_EXTRACTED INFORMATION_
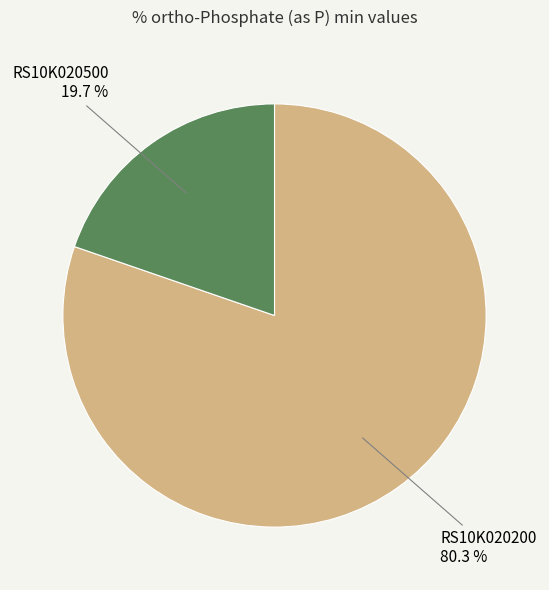

Is there any slice that represents more than half of the pie?

Yes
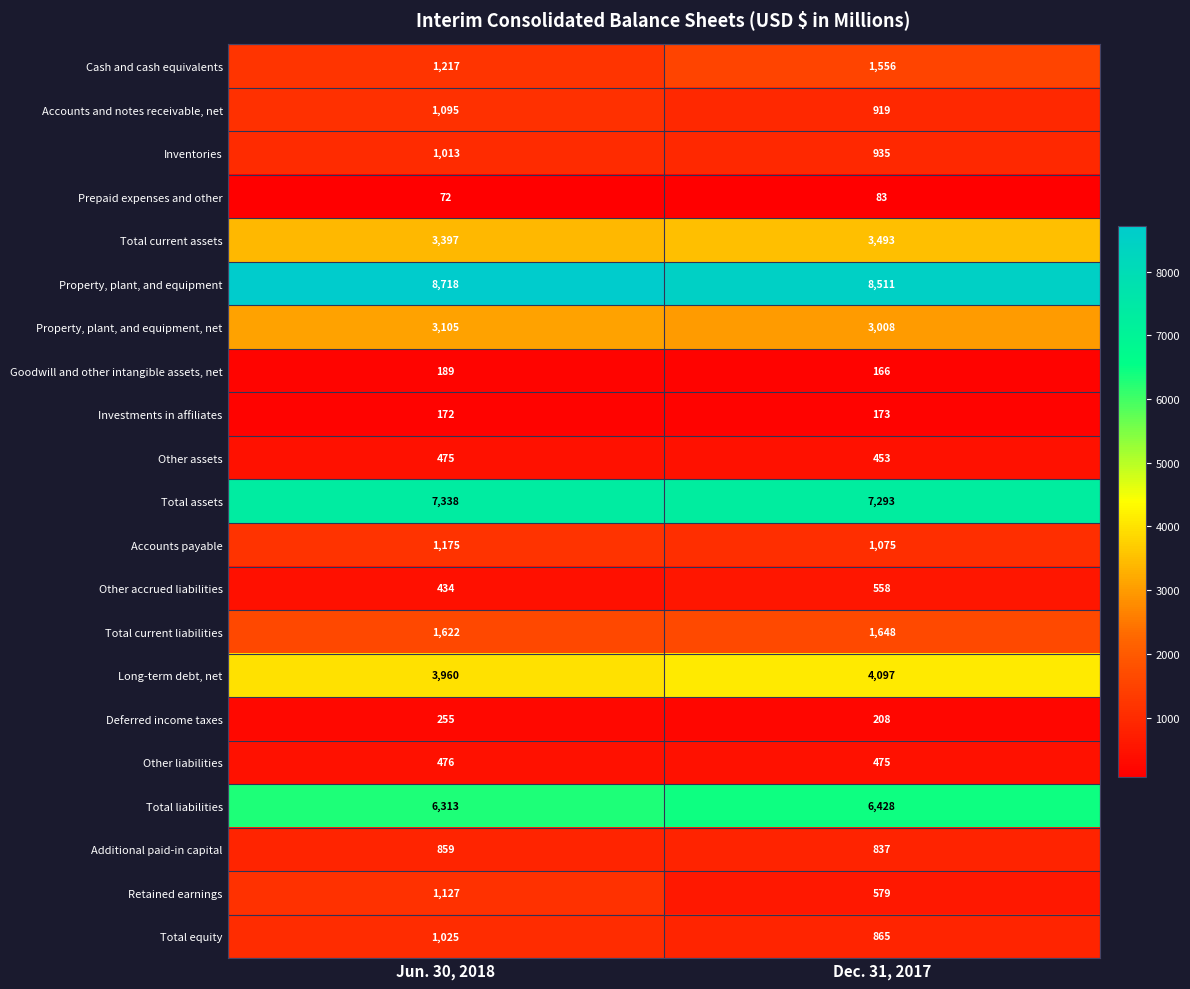

Read the Cash and cash equivalents value at Jun. 30, 2018, to the nearest 10.

1220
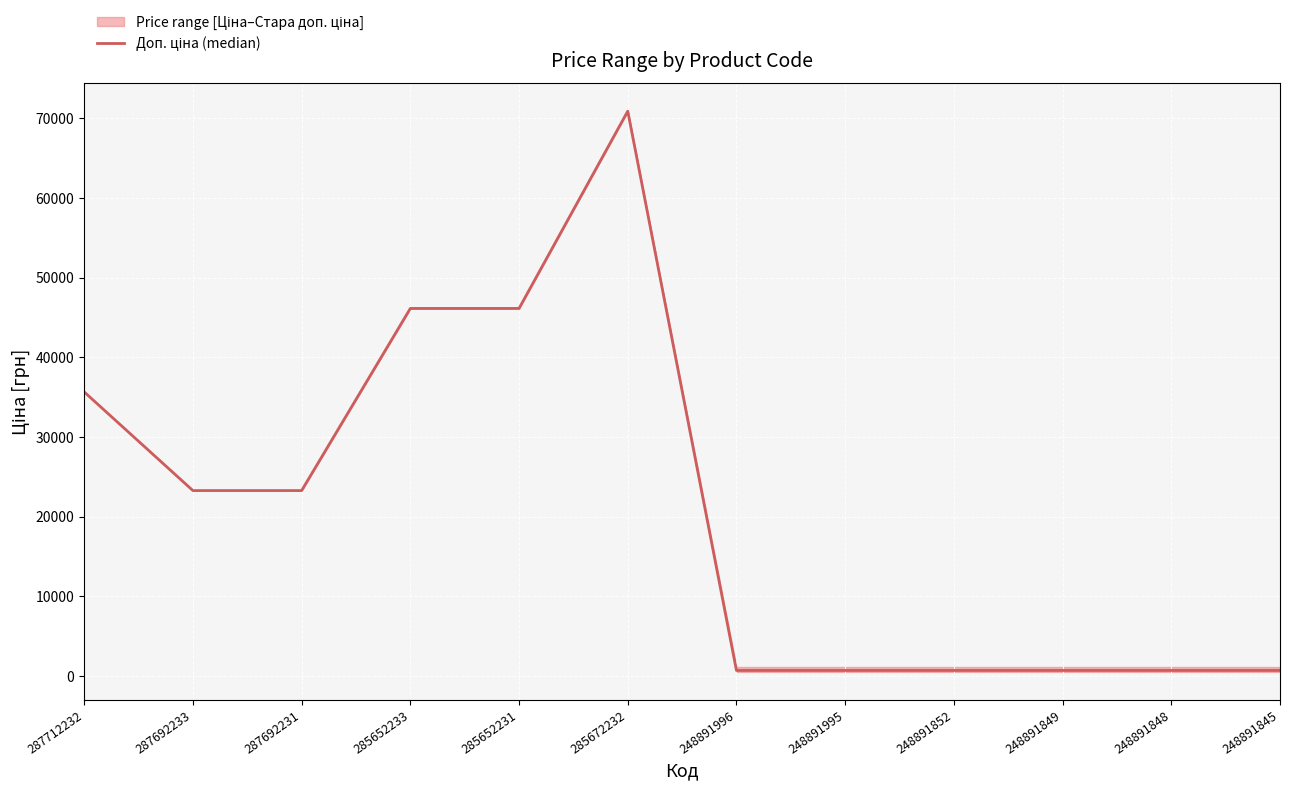

Reading left to right, list all the values displayed in this chart.

287712232=35659.4	287692233=23278.2	287692231=23278.2	285652233=46143.9	285652231=46143.9	285672232=70906.0	248891996=699.0	248891995=699.0	248891852=699.0	248891849=699.0	248891848=699.0	248891845=699.0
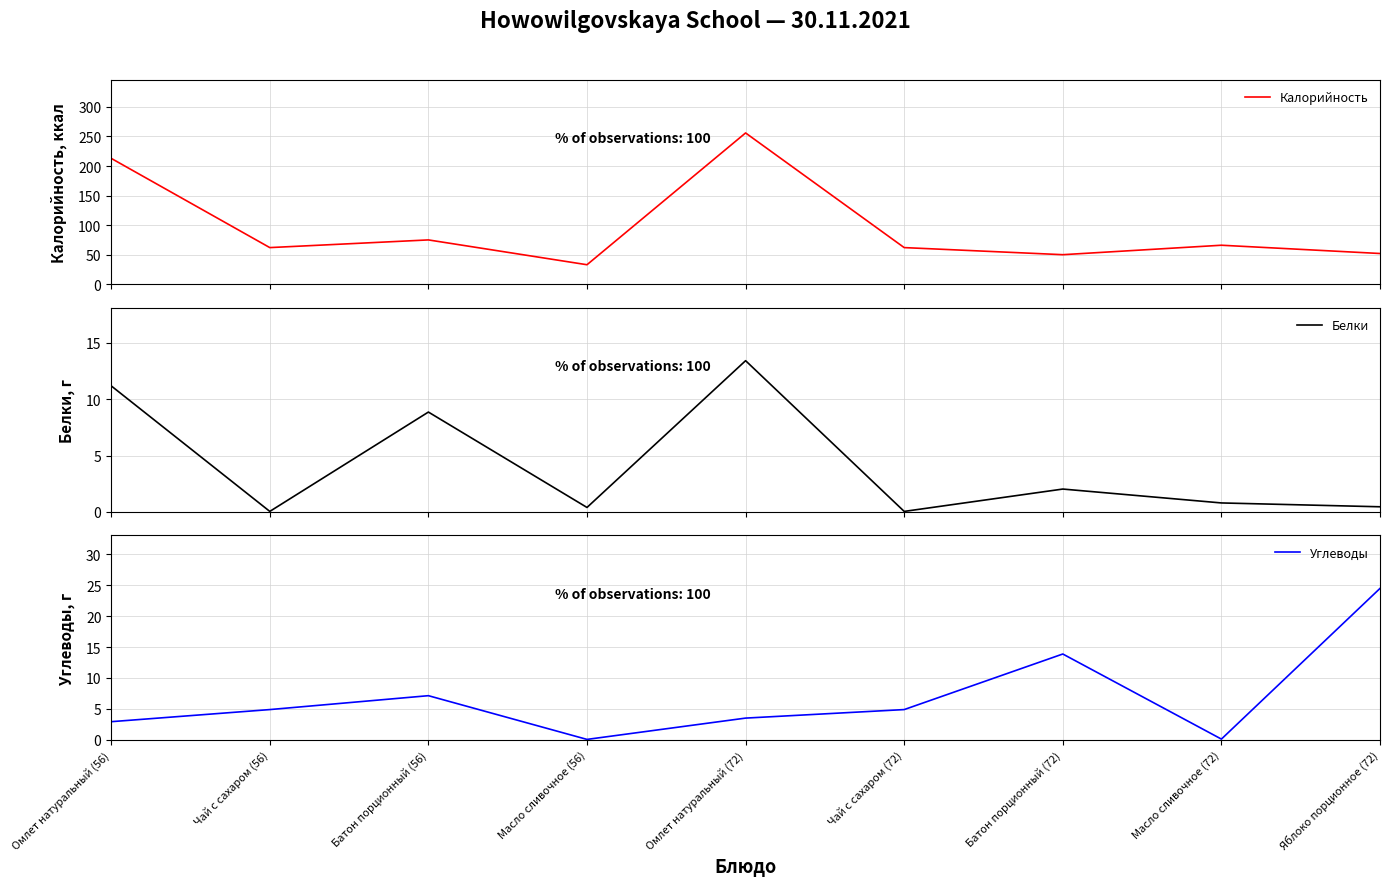

How many data points does each series have?

9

_TASK DETAILS_
Tally the lines in the material above that contain the word "list", and give only the number.

_YOUR SOLUTION_
1